On May 6, Ibaraki City opened up vaccine appointment registrations for citizens over 65 in three ways: over the phone, online, and in-person at a reception desk at the city’s Welfare and Culture Hall. As senior citizens often have trouble navigating the Internet, officials expected the reception desk to draw crowds and therefore installed a system of distributing ticket numbers to those waiting in line, to prevent seniors from having to stand in line for a long time in close quarters.

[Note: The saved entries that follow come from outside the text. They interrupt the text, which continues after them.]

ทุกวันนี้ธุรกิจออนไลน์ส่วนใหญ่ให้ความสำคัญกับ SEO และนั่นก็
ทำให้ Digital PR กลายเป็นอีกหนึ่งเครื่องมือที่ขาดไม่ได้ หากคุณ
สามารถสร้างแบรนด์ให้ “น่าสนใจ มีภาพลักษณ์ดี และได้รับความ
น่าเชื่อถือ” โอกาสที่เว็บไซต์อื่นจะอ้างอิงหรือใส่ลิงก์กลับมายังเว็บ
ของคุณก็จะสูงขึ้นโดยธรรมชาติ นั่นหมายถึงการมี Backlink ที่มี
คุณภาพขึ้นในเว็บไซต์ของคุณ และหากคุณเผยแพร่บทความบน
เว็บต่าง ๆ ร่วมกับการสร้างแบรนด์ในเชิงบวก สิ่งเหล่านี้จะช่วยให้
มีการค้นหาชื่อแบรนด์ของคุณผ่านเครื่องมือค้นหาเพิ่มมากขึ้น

But the demand for vaccines was such that the number of tickets to make appointments reached capacity on both May 6 and 7, leaving some queuers going home without assurance of an appointment at the end of the day. As a result, before the weekend was up, seniors began to line up for the reopening of the appointment desk on Monday May 10 as early as noon on May 9, with the intention to stay all day and night if necessary in order to get an appointment.

To prevent seniors from spending the night outside the hall, officials decided to distribute ticket numbers for May 10 ahead of time, and ended up distributing all 120 tickets before 10 p.m. on the day prior. Unfortunately, that meant that there were no more tickets for those who would visit the reception desk on the day of its opening, which resulted in uproar on Monday as many wondered why there were no reception tickets left when the day hadn’t even started yet.

▼ A photo of the crowd drawn on the morning of May 10

Hoping to alleviate the situation, the mayor of Ibaraki City, Youichi Fukuoka, rushed to the scene to explain what happened and to inform the crowd that they could get ticket numbers online as well as in person, but his explanations did not satisfy the outraged seniors, some of whom even called for the mayor’s resignation. One 70-year-old woman, who arrived to wait in line at the reservation desk at four in the morning, said, “The call center doesn’t answer the phone, and this reception desk doesn’t make sense. What is the city doing?”

As a result of the chaos, crowds, and discontent, the city opted that the best course of action was to close the reception desk and offer only socially distant methods of signing up for vaccine appointments. “We set up the reception desk for those who can’t use the Internet well,” said a person in charge, “But it ended up with long wait times. Out of consideration for the health of our residents, we decided to close the reception desk.”

Hopefully the phone lines get more attendants, or they find a better method for in-person registration, because the Olympics are coming, and even though efforts are being made to make it safer, there’s still plenty of doubt as to whether people in Japan will be safe with the influx of visitors that comes with it.